この本に暴力事件を起こした中学生のインタビューがあります。その子は自分がしたことを言葉で説明できません。言葉の力が身についていないからです。しかし、よく考えてみましょう。言葉が足りないから説明できないのではなく、言葉が足りないから、そもそも考えることができていないのです。自分がしたことの意味が分かっていないということです、

私は最近聞いた問題行動を起こす子どものことを思い出しました。その子は他の子に怪我をさせたり物を壊したりして教師から理由を問われても答えることができません。「あの子は何を考えているのか分からない…」と対応した教師は途方に暮れていました。

この2つの事例に共通すること。説明できないのではなく、そもそも意味が分かっていなっかた。考えるということができていなかったということ。人は言葉を使って思考します。言葉が極端に不足していれば思考できません。

そのような子どもは少なくありません。子どもが家に帰っても、親の帰宅が遅いため、ほとんど会話がない家庭があります。スマホやゲームなどの画面を長時間見続けている子も多いです。その子たちが言葉を発する機会はどのくらいでしょう。

学校の問題もあります。情報教育、英語、食育など学校で教える内容は増える一方で減ることはありません。説明だけの授業、教え込み授業になりがちです。教師は基本的に真面目なのですべてを丁寧に教えようして疲れ果てています。

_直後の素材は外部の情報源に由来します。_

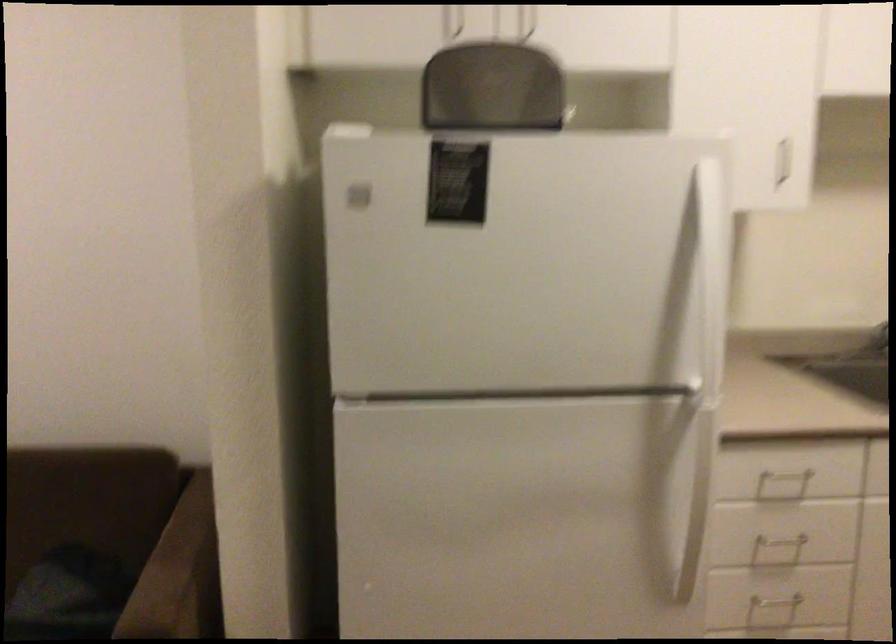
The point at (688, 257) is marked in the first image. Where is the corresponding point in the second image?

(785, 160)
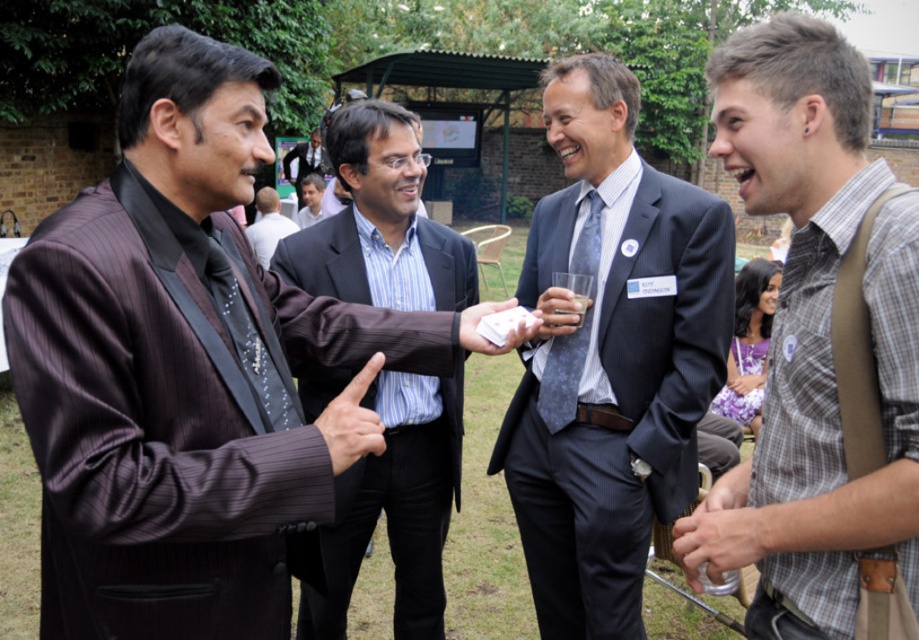
You are a photographer at the event and want to capture a photo of the blue textured tie at center and the striped suit at center. Which object is shorter in height?

The blue textured tie at center is not as tall as the striped suit at center, so the blue textured tie at center is shorter in height.

Based on the scene description, which object is positioned higher between the shiny black suit at center and the dark blue suit at center?

The shiny black suit at center is positioned higher than the dark blue suit at center according to the description.

You are organizing a charity event and need to ensure all participants have matching attire. You have a dark blue suit at center and a blue textured tie at center. Which item should you adjust to ensure proper proportions?

The dark blue suit at center has a larger size compared to the blue textured tie at center, so you should adjust the blue textured tie at center to be larger to match the size of the dark blue suit at center for proper proportions.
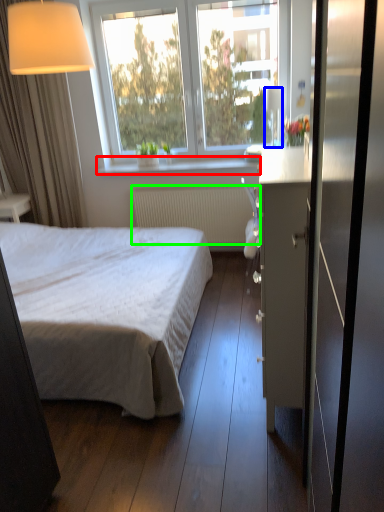
Question: Based on their relative distances, which object is farther from window sill (highlighted by a red box)? Choose from lamp (highlighted by a blue box) and radiator (highlighted by a green box).

Choices:
 (A) lamp
 (B) radiator

Answer: (A)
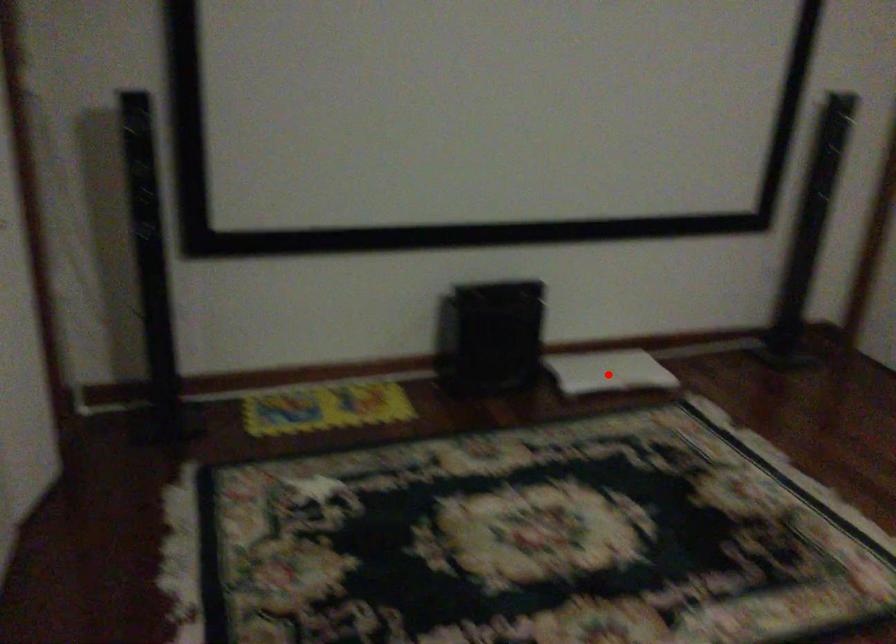
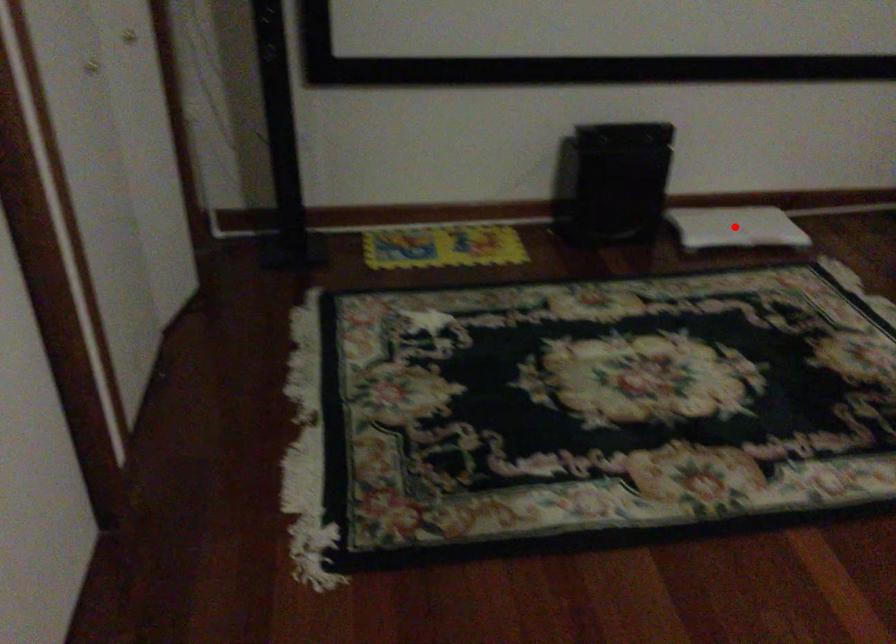
I am providing you with two images of the same scene from different viewpoints. A red point is marked on the first image and another point is marked on the second image. Are the points marked in image1 and image2 representing the same 3D position?

Yes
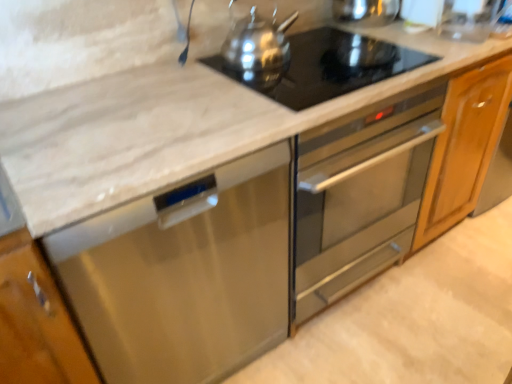
Question: Should I look upward or downward to see white marble cabinet at lower left?

Choices:
 (A) up
 (B) down

Answer: (B)

Question: Is black glass cooktop at upper center not close to polished stainless steel kettle at upper center?

Choices:
 (A) no
 (B) yes

Answer: (A)

Question: Is black glass cooktop at upper center to the right of polished stainless steel kettle at upper center from the viewer's perspective?

Choices:
 (A) yes
 (B) no

Answer: (A)

Question: Considering the relative sizes of black glass cooktop at upper center and polished stainless steel kettle at upper center in the image provided, is black glass cooktop at upper center wider than polished stainless steel kettle at upper center?

Choices:
 (A) no
 (B) yes

Answer: (B)

Question: Can you confirm if black glass cooktop at upper center is bigger than polished stainless steel kettle at upper center?

Choices:
 (A) yes
 (B) no

Answer: (B)

Question: Considering the relative sizes of black glass cooktop at upper center and polished stainless steel kettle at upper center in the image provided, is black glass cooktop at upper center smaller than polished stainless steel kettle at upper center?

Choices:
 (A) yes
 (B) no

Answer: (A)

Question: Does black glass cooktop at upper center have a lesser width compared to polished stainless steel kettle at upper center?

Choices:
 (A) yes
 (B) no

Answer: (B)

Question: Is white marble cabinet at lower left positioned before polished stainless steel kettle at upper center?

Choices:
 (A) no
 (B) yes

Answer: (B)

Question: From the image's perspective, is white marble cabinet at lower left located beneath polished stainless steel kettle at upper center?

Choices:
 (A) no
 (B) yes

Answer: (B)

Question: Is white marble cabinet at lower left thinner than polished stainless steel kettle at upper center?

Choices:
 (A) yes
 (B) no

Answer: (B)

Question: From a real-world perspective, is white marble cabinet at lower left positioned under polished stainless steel kettle at upper center based on gravity?

Choices:
 (A) yes
 (B) no

Answer: (A)

Question: Can you confirm if white marble cabinet at lower left is bigger than polished stainless steel kettle at upper center?

Choices:
 (A) yes
 (B) no

Answer: (A)

Question: Could you tell me if white marble cabinet at lower left is turned towards polished stainless steel kettle at upper center?

Choices:
 (A) yes
 (B) no

Answer: (B)

Question: Considering the relative positions of black glass cooktop at upper center and stainless steel dishwasher at lower left in the image provided, is black glass cooktop at upper center to the right of stainless steel dishwasher at lower left from the viewer's perspective?

Choices:
 (A) yes
 (B) no

Answer: (A)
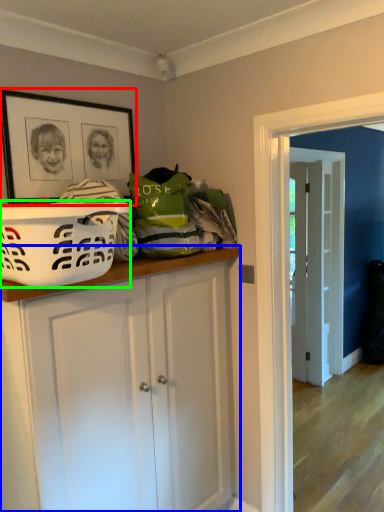
Question: Estimate the real-world distances between objects in this image. Which object is farther from picture frame (highlighted by a red box), cabinetry (highlighted by a blue box) or basket (highlighted by a green box)?

Choices:
 (A) cabinetry
 (B) basket

Answer: (A)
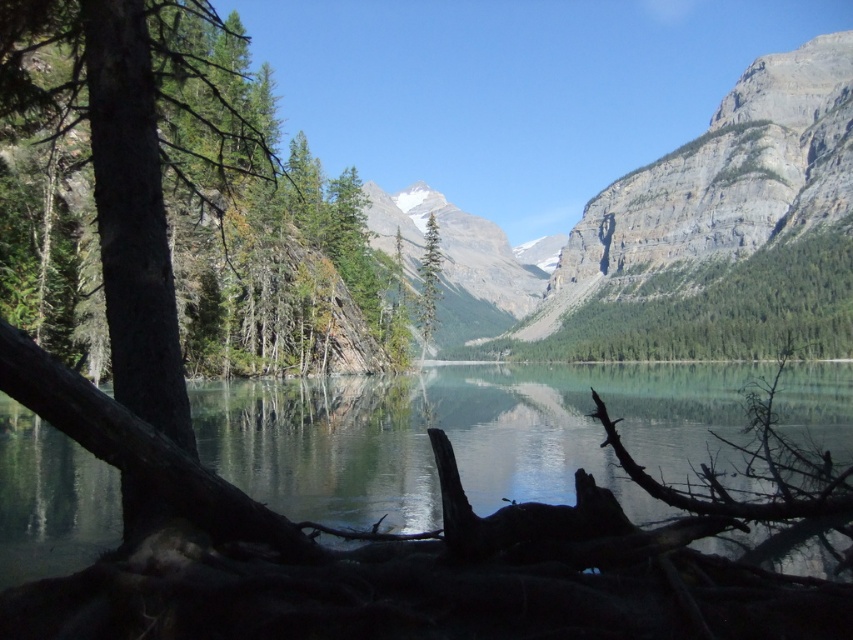
Locate an element on the screen. clear glass water at center is located at coordinates (466, 435).

From the picture: Can you confirm if clear glass water at center is shorter than white snow-covered mountain at center?

Indeed, clear glass water at center has a lesser height compared to white snow-covered mountain at center.

This screenshot has height=640, width=853. I want to click on clear glass water at center, so click(x=466, y=435).

Identify the location of clear glass water at center. (466, 435).

Is white snow-covered mountain at center positioned before green matte tree at center?

That is False.

Is point (524, 296) positioned before point (434, 323)?

No, (524, 296) is further to viewer.

Which is behind, point (399, 202) or point (422, 317)?

Point (399, 202)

大変厳しい状況ですが、この本の事例をもとにして私たち教師が学校で取り組めることについて考えてみました。

一つは「経験と言葉をつなぐこと」

何も特別な体験をさせる必要はないのです。生活科、社会科、理科、体育、その他どの教科でも行っている体験活動について、話したり書いたりして、言葉にする時間を充実させること。体験したことを言葉にする練習。書くことを通して対象を見つめる力をつけるのです。体験の中から価値あることを見つける力があるといいでしょう。同じ体験をしても人はそれぞれ感じることが違うことも学ばせたいですね。

もう一つは「対話を充実させること」。

中学校の哲学対話の実践例が参考になります。「生きるとは何?」「なぜ差別は生まれるのか」などのテーマで対話が進みます。生徒の一人は対話の意義について次のように語っています。「人の話を聞くことで語彙力がアップするとか、話をすることでコミュニケーション力を磨けるというのはあります。でも、ぼくが一番良かったと思うのは、相手を理解しようとする姿勢が身につくことです。相手の意見を尊重できるようになると、生きることがすごく楽になるんです」

以上のことは、学校教育の重点としてすでに取り組まれていることです。現行学習指導要領では「対話」がキーワードとなっています。

国語力をつけることは、子どもたちが幸せで充実した人生をおくるための必須の課題です。日々の教科指導の中で、話す書く活動をできるだけ多く取るようにしたいですね。(実態は「聞く、読む」時間が多いです)

遅々として改善が進まないのが学校の現状ですが、一人の教師、一人の担任の裁量の範囲内でできることはあります。まずは自分ができることから始めたいと思っています。